Unanticipated but significant projects are the renovation and relocation of Cambridge laboratories to accommodate stem-cell scientists, and similar work in the Longwood Medical Area for bioengineering researchers; both groups had been assigned to the Allston complex. These extra costs will be covered by the Allston-related infrastructure fund (the half-percent annual administrative levy on endowment accounts yielded $176 million in fiscal 2009).
No other significant work is in the pipeline. Instead, Shore noted, Harvard must identify appropriate interim uses for the Allston properties it has acquired but now will not occupy or redevelop soon. He said institutional uses, codevelopment options, and private use by other investors might be considered.
Shore did not forecast University expenses for the current fiscal year, nor the likely change from 2009. Harvard has set its endowment distribution to the various schools at a lower level, but other factors—sponsored-research support, the volume of giving—will still affect revenues and expenses. Most schools have some reserves (for instance, see “FAS’s Progress—and Prognosis,” November-December 2009, page 58) to help buffer the budget cuts they would face otherwise.

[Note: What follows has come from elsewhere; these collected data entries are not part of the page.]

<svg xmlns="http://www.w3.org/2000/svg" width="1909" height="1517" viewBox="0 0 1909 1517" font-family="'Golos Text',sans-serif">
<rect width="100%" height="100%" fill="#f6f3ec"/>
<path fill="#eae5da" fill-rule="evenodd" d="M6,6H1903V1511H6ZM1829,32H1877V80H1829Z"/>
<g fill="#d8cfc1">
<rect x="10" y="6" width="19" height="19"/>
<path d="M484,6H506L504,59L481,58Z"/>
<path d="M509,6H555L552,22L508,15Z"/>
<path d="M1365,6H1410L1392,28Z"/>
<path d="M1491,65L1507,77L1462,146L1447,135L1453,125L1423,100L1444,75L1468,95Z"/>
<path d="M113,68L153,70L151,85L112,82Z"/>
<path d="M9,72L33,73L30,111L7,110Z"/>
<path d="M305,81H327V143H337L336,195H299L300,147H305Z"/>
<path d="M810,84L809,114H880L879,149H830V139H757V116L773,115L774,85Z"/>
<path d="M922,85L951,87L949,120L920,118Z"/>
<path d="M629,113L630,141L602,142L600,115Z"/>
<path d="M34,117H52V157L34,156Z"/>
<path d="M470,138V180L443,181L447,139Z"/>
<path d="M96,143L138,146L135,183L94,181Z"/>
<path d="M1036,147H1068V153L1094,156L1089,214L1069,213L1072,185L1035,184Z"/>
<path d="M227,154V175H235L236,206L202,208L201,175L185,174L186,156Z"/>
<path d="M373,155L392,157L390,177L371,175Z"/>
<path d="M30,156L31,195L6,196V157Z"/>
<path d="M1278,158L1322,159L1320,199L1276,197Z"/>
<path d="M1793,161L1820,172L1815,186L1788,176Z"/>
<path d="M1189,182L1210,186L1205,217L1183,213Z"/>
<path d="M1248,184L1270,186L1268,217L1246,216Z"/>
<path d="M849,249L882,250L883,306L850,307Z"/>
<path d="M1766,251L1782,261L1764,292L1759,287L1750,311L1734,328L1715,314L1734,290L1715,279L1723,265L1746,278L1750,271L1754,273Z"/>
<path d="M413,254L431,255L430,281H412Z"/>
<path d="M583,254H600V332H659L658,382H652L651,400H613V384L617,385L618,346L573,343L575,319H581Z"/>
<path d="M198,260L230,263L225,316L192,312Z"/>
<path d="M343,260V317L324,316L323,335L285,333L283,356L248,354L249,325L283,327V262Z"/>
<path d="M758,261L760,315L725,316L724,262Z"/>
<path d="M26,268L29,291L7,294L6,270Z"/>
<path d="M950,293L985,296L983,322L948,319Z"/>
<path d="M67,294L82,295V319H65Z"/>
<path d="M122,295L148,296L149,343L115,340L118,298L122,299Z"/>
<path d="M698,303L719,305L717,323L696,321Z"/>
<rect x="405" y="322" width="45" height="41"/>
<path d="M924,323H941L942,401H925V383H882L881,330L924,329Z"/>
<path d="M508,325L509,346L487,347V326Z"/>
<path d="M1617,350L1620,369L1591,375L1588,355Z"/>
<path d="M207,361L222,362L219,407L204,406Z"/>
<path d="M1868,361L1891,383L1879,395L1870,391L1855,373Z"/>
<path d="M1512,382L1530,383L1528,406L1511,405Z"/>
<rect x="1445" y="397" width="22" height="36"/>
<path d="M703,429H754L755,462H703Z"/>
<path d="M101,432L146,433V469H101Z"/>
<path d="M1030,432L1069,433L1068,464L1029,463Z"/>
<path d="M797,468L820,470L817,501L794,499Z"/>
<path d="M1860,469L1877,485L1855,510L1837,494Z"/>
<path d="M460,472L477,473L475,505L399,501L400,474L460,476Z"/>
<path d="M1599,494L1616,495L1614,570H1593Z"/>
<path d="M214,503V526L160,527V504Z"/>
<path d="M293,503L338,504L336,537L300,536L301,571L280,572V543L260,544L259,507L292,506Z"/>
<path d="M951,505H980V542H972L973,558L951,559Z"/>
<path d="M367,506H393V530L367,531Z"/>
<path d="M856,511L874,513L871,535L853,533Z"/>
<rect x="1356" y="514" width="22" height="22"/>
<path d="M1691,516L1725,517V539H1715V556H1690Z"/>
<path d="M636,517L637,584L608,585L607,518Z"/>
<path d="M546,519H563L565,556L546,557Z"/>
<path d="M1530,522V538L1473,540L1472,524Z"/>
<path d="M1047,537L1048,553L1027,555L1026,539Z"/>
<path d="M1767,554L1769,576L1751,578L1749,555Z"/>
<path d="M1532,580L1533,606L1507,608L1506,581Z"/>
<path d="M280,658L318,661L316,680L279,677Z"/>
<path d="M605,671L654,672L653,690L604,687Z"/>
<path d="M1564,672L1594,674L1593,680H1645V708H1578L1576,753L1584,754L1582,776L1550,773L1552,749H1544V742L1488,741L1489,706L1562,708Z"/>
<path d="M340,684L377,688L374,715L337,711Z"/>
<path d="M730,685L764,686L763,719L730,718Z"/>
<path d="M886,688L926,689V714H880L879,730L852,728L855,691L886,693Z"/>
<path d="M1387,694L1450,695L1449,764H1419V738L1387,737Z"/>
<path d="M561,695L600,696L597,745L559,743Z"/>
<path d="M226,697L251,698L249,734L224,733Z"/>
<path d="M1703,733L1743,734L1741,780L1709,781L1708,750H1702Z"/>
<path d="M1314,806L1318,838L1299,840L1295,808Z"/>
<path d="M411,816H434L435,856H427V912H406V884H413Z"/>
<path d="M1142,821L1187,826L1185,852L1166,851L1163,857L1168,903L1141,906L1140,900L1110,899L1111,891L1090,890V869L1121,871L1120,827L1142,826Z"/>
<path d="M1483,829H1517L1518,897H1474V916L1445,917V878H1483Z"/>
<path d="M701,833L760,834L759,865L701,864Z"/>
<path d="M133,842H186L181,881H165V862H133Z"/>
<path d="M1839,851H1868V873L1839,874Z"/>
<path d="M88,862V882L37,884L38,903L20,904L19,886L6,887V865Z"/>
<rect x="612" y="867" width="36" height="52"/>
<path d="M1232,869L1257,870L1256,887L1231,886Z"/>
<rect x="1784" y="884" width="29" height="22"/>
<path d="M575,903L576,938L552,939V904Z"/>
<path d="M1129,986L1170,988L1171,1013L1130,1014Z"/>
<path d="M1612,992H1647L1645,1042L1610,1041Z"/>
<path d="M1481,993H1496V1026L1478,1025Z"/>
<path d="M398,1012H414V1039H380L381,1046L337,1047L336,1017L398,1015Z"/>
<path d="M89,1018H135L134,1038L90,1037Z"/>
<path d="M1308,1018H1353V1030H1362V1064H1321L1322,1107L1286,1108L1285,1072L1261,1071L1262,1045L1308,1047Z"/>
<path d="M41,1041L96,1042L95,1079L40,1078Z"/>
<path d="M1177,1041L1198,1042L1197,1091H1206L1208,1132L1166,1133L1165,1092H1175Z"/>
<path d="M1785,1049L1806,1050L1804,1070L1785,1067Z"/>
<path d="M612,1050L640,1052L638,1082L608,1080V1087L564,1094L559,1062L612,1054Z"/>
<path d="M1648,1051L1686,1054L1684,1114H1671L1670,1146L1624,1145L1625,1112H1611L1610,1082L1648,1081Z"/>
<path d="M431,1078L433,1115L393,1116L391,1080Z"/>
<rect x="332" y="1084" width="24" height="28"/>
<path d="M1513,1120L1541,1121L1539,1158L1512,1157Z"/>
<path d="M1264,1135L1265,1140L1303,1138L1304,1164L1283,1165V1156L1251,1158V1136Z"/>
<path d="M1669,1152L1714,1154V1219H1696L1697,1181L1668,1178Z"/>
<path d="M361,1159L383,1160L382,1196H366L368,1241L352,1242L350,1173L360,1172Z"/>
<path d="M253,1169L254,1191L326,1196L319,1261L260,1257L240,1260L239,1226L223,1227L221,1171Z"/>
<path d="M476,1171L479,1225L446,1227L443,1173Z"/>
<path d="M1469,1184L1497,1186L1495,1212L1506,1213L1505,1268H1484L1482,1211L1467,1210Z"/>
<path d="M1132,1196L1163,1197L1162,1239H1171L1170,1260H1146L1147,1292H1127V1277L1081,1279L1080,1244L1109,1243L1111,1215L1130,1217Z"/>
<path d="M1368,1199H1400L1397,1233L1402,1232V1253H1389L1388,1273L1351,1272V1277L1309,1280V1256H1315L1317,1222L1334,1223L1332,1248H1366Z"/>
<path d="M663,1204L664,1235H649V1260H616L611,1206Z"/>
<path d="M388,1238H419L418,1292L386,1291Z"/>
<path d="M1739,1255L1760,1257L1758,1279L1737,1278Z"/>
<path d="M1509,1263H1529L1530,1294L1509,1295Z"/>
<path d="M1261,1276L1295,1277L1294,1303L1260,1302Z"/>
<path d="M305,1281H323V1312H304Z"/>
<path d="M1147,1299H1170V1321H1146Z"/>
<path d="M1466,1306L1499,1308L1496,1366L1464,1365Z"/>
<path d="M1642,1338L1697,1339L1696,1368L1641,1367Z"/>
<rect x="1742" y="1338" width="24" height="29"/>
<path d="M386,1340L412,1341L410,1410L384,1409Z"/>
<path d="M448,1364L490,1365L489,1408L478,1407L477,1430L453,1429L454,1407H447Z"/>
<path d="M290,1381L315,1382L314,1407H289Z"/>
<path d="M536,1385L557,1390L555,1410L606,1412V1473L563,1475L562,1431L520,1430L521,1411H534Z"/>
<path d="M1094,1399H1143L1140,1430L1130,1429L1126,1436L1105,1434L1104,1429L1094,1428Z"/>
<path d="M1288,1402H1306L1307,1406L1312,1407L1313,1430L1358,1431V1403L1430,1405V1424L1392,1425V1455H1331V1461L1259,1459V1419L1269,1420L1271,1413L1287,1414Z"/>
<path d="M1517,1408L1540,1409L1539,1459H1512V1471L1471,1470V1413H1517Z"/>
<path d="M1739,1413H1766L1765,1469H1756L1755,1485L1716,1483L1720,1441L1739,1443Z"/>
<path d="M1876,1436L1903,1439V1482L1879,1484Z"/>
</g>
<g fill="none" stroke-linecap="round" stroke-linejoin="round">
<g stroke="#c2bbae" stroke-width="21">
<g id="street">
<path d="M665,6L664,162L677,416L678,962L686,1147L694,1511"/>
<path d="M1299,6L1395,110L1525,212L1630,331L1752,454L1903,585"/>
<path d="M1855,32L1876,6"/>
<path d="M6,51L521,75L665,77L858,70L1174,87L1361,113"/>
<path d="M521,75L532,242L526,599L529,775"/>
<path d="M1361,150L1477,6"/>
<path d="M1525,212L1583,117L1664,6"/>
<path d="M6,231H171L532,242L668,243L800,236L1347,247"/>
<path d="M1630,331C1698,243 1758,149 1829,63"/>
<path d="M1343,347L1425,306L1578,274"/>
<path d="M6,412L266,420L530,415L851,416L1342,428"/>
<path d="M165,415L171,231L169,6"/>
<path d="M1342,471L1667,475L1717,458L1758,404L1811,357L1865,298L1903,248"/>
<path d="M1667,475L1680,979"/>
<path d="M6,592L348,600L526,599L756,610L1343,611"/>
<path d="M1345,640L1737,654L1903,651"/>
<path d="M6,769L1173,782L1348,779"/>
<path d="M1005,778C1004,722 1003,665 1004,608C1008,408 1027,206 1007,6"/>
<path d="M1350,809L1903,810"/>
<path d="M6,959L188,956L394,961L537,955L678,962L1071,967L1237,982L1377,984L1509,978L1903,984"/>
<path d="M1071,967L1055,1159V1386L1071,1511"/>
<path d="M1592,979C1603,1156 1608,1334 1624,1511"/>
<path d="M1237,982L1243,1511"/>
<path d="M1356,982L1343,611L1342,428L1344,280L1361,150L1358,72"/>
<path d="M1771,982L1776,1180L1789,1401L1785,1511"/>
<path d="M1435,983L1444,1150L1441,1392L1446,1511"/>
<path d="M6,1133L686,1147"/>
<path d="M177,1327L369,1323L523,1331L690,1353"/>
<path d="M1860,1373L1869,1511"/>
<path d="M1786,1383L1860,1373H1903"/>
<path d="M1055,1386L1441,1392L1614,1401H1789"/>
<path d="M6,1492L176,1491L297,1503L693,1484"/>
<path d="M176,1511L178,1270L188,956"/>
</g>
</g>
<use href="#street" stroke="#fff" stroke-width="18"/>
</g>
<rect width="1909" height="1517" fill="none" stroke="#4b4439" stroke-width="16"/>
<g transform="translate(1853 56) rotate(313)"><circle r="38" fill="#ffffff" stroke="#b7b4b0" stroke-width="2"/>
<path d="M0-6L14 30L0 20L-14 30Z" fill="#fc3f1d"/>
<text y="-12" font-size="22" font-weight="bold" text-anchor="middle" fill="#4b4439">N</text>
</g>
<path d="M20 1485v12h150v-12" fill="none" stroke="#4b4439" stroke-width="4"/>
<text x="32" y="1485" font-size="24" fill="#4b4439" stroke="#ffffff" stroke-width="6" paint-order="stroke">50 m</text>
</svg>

Shore also pointed to longer-term opportunities for administrative savings, in functions ranging from procurement to the provision of human-resources expertise to information systems and technology. The goal, he said, is not simply to centralize, but to find the best performers and practices, adopt “different aggregations of activities,” and realize economies across the institution. Such savings, he said, are meant to support academic aims—preserving junior-faculty slots, for example: just one item among those at the core of Harvard’s mission.
From a financial manager’s perspective, Shore said, the new reality means maintaining a much more flexible posture toward plans and budgets, testing diverse scenarios at different revenue levels, and helping the whole community cope with heightened uncertainty by assuring that Harvard can be kept appropriately nimble. A Financial Management Committee (expanded to tap alumni and faculty expertise, and including both Rothenberg and HMC president and CEO Jane Mendillo) is better integrating University and endowment perspectives on risk, risk management, liquidity, and investment opportunities. It advises Shore himself, Katie Lapp (the new executive vice president), and through them, President Drew Faust and the Corporation, where financial policies and endowment distributions are finally vetted and approved.
In any event, Shore said, the critical balance remained the same: not cutting budgets so deeply now that essential activities were irreparably harmed, but not treading so lightly that cutting would have to extend many years into the future to restore distributions from the now-reduced endowment to a sustainable level. If the balance can be set properly, he said, once investment returns strengthen, Harvard will find itself sooner able to increase those distributions once again, to support essential academic work and innovations.